Problem to work on: Lines before the one containing "Now a neighbour: outline" are left out. Retype that line and the rest through the end of the material exactly.

Material shown:
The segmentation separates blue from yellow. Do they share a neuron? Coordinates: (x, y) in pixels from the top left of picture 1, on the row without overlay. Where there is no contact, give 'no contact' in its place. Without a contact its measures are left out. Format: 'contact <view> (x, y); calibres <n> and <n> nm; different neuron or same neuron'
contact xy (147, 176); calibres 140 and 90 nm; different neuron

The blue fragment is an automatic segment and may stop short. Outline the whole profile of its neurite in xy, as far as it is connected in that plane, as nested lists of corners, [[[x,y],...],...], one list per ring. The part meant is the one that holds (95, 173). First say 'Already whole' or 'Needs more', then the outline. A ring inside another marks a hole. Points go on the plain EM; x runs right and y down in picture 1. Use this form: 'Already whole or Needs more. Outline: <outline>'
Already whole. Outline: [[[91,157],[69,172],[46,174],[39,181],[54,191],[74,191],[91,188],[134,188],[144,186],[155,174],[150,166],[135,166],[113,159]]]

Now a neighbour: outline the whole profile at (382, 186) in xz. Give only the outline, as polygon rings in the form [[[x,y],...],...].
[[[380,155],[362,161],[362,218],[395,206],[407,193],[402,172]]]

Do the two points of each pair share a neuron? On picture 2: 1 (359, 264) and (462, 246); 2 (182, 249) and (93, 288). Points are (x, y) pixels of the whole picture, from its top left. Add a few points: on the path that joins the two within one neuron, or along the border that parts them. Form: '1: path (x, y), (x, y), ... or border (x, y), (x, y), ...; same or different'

Answer box:
Now a neighbour: outline the whole profile at (382, 186) in xz. Give only the outline, as polygon rings in the form [[[x,y],...],...].
[[[380,155],[362,161],[362,218],[395,206],[407,193],[402,172]]]

Do the two points of each pair share a neuron? On picture 2: 1 (359, 264) and (462, 246); 2 (182, 249) and (93, 288). Points are (x, y) pixels of the whole picture, from its top left. Add a few points: on the path that joins the two within one neuron, or along the border that parts them. Form: '1: path (x, y), (x, y), ... or border (x, y), (x, y), ...; same or different'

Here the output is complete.